When Wyden asked whether Azar had ever lowered the price of any drug while serving as company president, Azar responded that “every incentive in the system is toward higher prices, and that is where we can do things together working with the government to get at this … That’s why I want to be here working with you.”
“Let the record show that when that specific question of Mr. Azar was asked… Mr. Azar said ‘No,'” Wyden responded.
When asked for more details on how he would lower drug prices, Azar mentioned “robust competition,” and value-based or outcomes-based pricing.
He also argued against the recommendations on containing drug costs issued in a recent National Academies of Sciences, Engineering, and Medicine (NASEM) report. To follow those suggestions would mean instituting a single national pharmacy and restricting access to certain drugs, Azar said. “I don’t think we want to go there.”
Sen. Bill Nelson (D-Fla.) highlighted Democrats’ concerns that Republicans would try to fill the $1 trillion hole in the budget made by the recent GOP-led tax reform bill with cuts to Social Security, Medicare, or Medicaid.
Azar said that President Trump had already announced he wouldn’t cut these programs, and that “I will live up to that if I’m confirmed.”
However, when Nelson asked Azar if he supported raising the Medicare eligibility age, Azar was noncommittal. “What we have to do is make sure that Medicare is going to be sustainable for our beneficiaries over the long run,” he said.
Sen. Maria Cantwell (D-Wash.) asked if Azar supported shifting Medicaid to a block grant, he responded, “The devil there is in the details … both in terms of the dollar amounts and what strings from the government are attached to it.”
He also reframed what Democrats call “cuts” to the Medicaid program as “slowing the rate of growth over the next 10 years in the interest of sustainability.”
In terms of potential repeal-and-replace efforts for the Affordable Care Act (ACA), Azar called elements of the Graham-Cassidy bill “very positive [for] empowering states to run their budgets.”

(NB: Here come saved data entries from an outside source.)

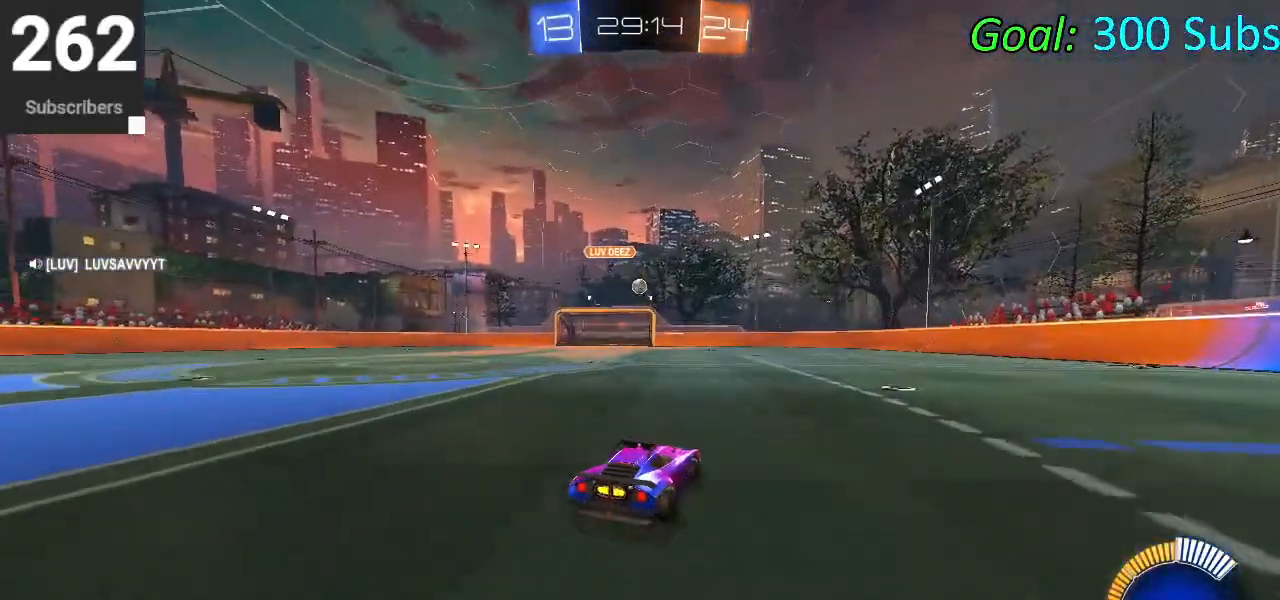
{"buttons": [], "left_stick": "center", "right_stick": "center", "events": [[133, "L2", "up"]]}
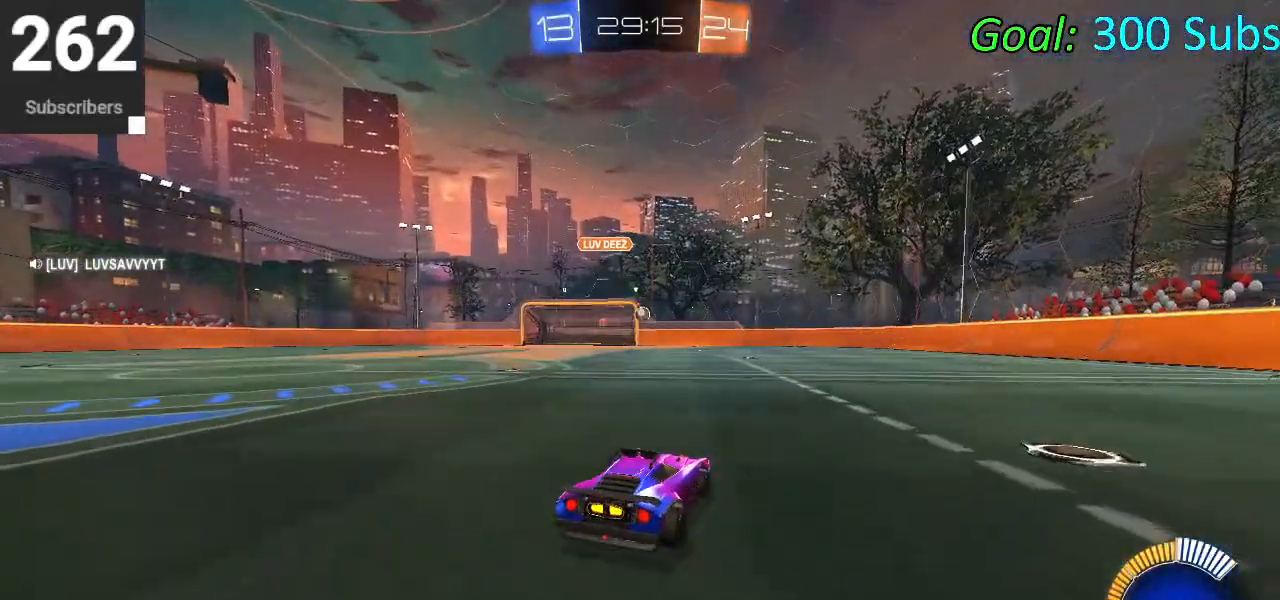
{"buttons": [], "left_stick": "center", "right_stick": "center", "events": []}
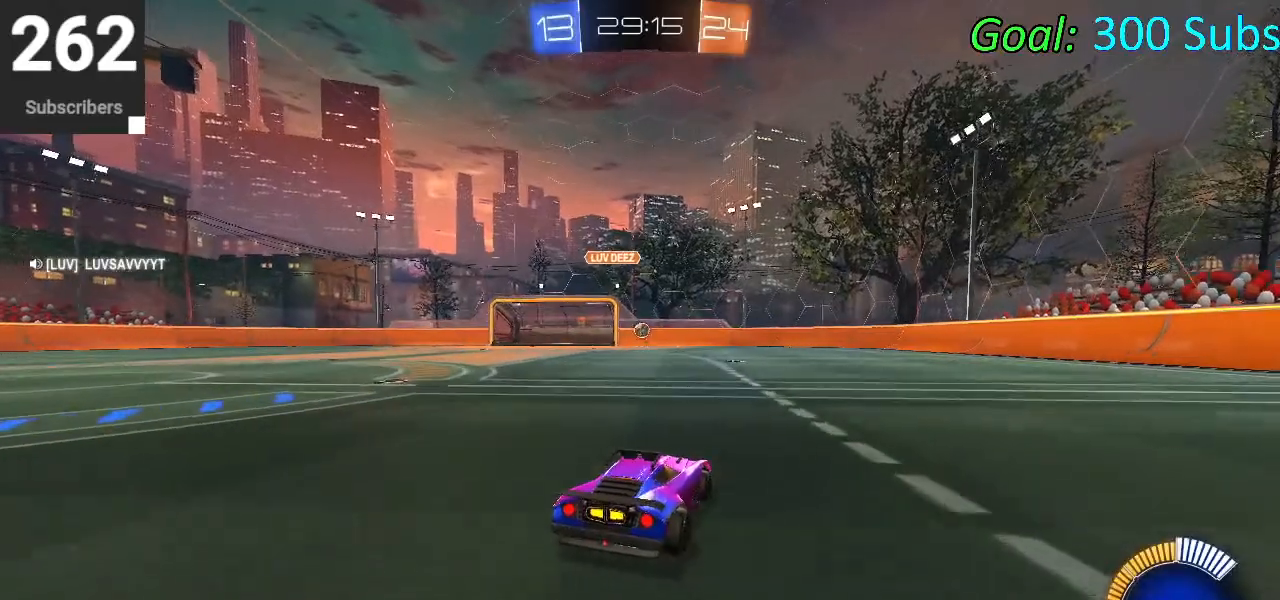
{"buttons": [], "left_stick": "center", "right_stick": "center", "events": []}
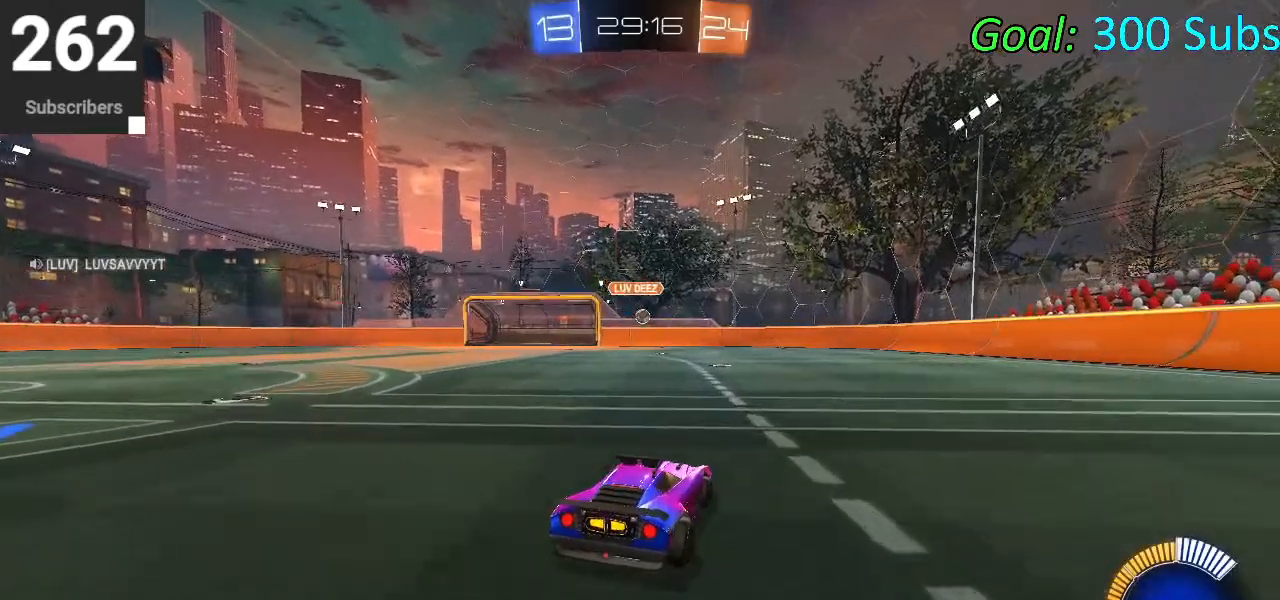
{"buttons": [], "left_stick": "center", "right_stick": "center", "events": []}
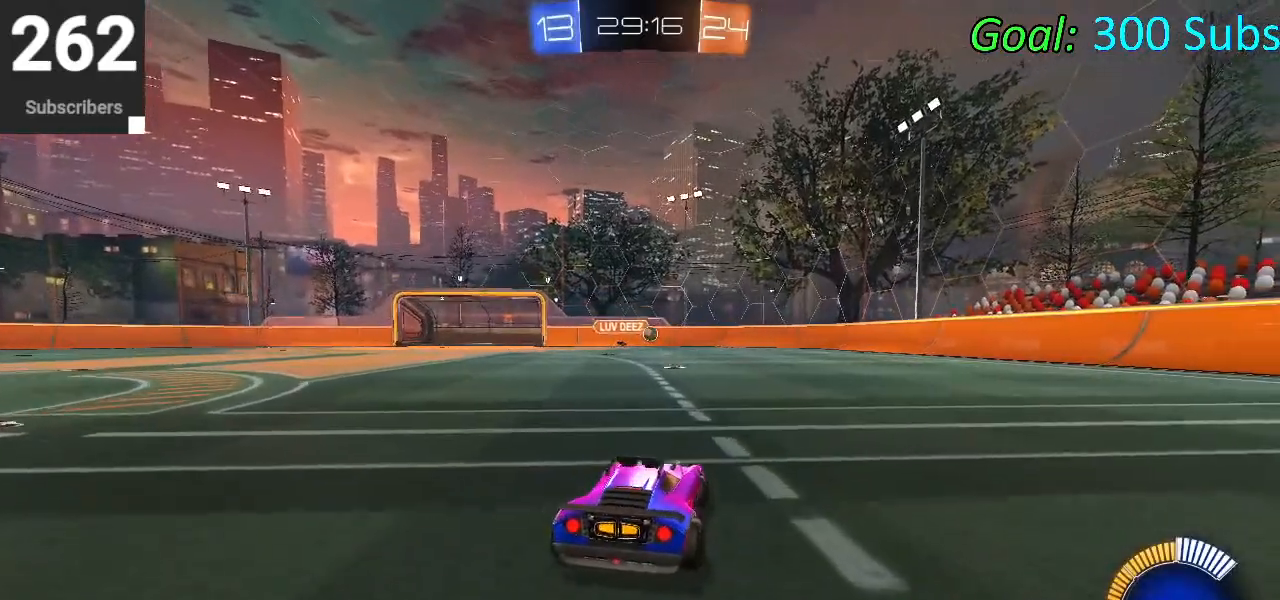
{"buttons": [], "left_stick": "center", "right_stick": "center", "events": []}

Currently federal dollars increase when state budgets increase, Azar said, and as a result, states are less inclined to manage those dollars as creatively or exercise “fiscal fraud waste and abuse stewardship.”
Senate Democrats aren’t alone in their concerns about Azar.
“At a time when our country is facing a crisis of access to affordable medicines, we need an untainted and credible advocate for patients and our healthcare system. A former prescription drug company executive with a history of spiking the prices of lifesaving medicines simply is unqualified to address the needs of our national healthcare system,” wrote Public Citizen in a statement signed by dozens of advocacy and medical organizations, including the American Medical Students Association, the National Physicians Alliance, and National Nurses United, urging Congress not to advance Azar’s nomination.
The letter spotlighted Azar’s criticism of the ACA — his “circling the drain” comment — his support for funding Medicaid block grants, and his reluctance to commit to no-cost sharing contraception.
But Azar has received endorsements from the American Hospital Association, the Federation of American Hospitals, the National Community Pharmacists Association, and America’s Health Insurance Plans.
Azar was nominated to the post of HHS secretary in November 2017, following the resignation of Tom Price, MD. He has until this Thursday to respond to senators’ questions left unanswered at the hearing. The committee’s vote on whether to send Azar’s nomination to the Senate floor will come sometime later; no date has yet been set.